There was actually no issue with Flash here, even though I wish it would die anyway.

wrack said,
Good that they released it outside of their normal patch cycle and addressed it.

This means hackers still have a day to keep compromising systems, steal credit card information. Nice going Microsoft, we feel much safer now.

David Crane said,

This means hackers still have a day to keep compromising systems, steal credit card information. Nice going Microsoft, we feel much safer now.

Well, after that hackers will have all their time available to exploit the IOS webkit flaw in android4 with root exploit, knowing that it will never be patched on most devices.

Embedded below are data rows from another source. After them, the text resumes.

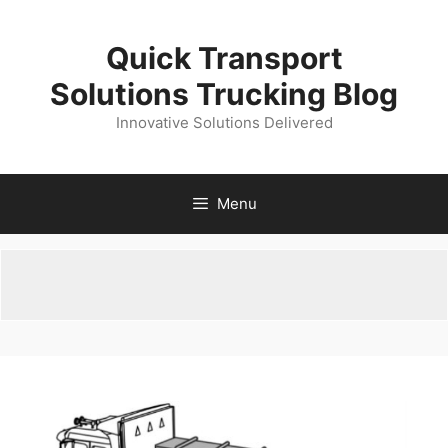
Skip
to
Quick Transport
content
Solutions Trucking Blog
Innovative Solutions Delivered
Menu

So waiting just one day isn't that bad, especially now there is a temporary fix, and there has been the EMET workaround since the beginning.

link8506 said,

Well, after that hackers will have all their time available to exploit the IOS webkit flaw in android4 with root exploit, knowing that it will never be patched on most devices.

So waiting just one day isn't that bad, especially now there is a temporary fix, and there has been the EMET workaround since the beginning.


IOS webkit flaw in android4? you seem a bit confused, no? Is it IOS or android4, make up your mind.

Right, temporary fix that isn't on Windows Update. That will make all the difference to the average Joe that uses a computer and depends on MS Windows update to be "safe". Especially after this being included in toolkits like metasploit and being exploited on the wild for such a time now. Microsoft update policy is broken, they should take a hint from other browsers, that's why IE will just die and fall into oblivion.